There was a chance his goggles might cause him to be blinded tempor
arily at a crucial time.
Like for example when he was lining up a shot or trying to take cover.
He might have to ditch the goggles at some point. But for now, for the first part of his operation, they were coming in very handy.
The rain was light. For now. But he knew it could turn torrential at any time.
It didn’t rain often in the desert environment that was Albuquerque, New Mexico. But when it rained, as the saying goes, it poured.
So the rain, and the lightning it brought with it, might be an ally or foe. He wasn’t sure which. But he’d progress slowly until he found out for sure.
He entered Crazy Town at the same place he had two nights before, moving gingerly from the abandoned cars on the highway to those on the service road beneath it.
This time, though, instead of progressing directly to the Dalton’s Raiders’ headquarters, he’d take a detour.
Enemy combatants are enemy combatants, no matter where one finds them or what they might be doing at the time. In Dave’s estimation, it made sense to pick off the easy ones any chance he got to lessen the chance they’d be called in as reinforcements against him later.

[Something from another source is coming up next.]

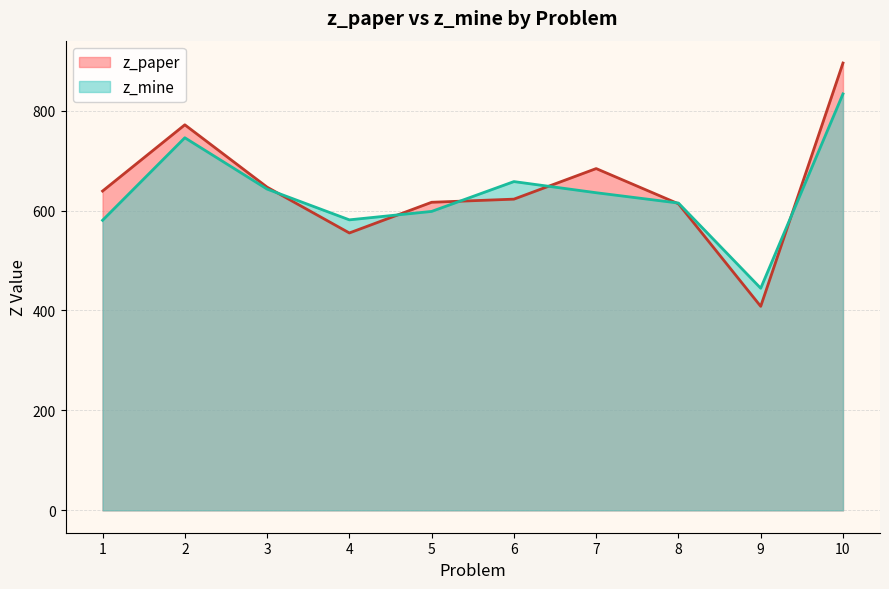

Reading left to right, list all the values displayed in this chart.

z_paper: 1=639.0	2=771.6	3=646.8	4=555.1	5=616.5	6=622.8	7=684.0	8=613.5	9=408.3	10=895.2
z_mine: 1=580.5	2=745.7	3=642.9	4=581.4	5=598.3	6=658.0	7=635.7	8=615.0	9=444.5	10=833.4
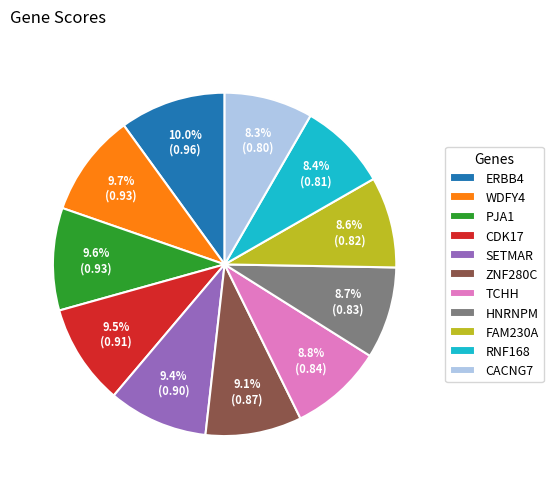

True or false: ZNF280C accounts for 1% of the total.

False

He considered the sentries at the checkpoint to be easy targets of opportunity. He’d already evaluated their habits during his previous excursion to determine whether they were sloppy, lazy or stupid.
In his estimation, they were all three.
Of course, a smart leader would have moved the slackers out by now and replaced them with his elite guard. He wouldn’t know for sure about that until he assaulted them. But just knowing whether that was the case would tell Dave a lot about the capabilities and tactics of the men he was dealing with.
And so far he wasn’t impressed.
He made his way across the service road and to the same alley he’d used before to traverse the distance to the headquarters. He was lucky in that no lightning bolts lit him up and made him a sitting duck.
He hoped his luck held as he searched a row of houses until he found what he was looking for.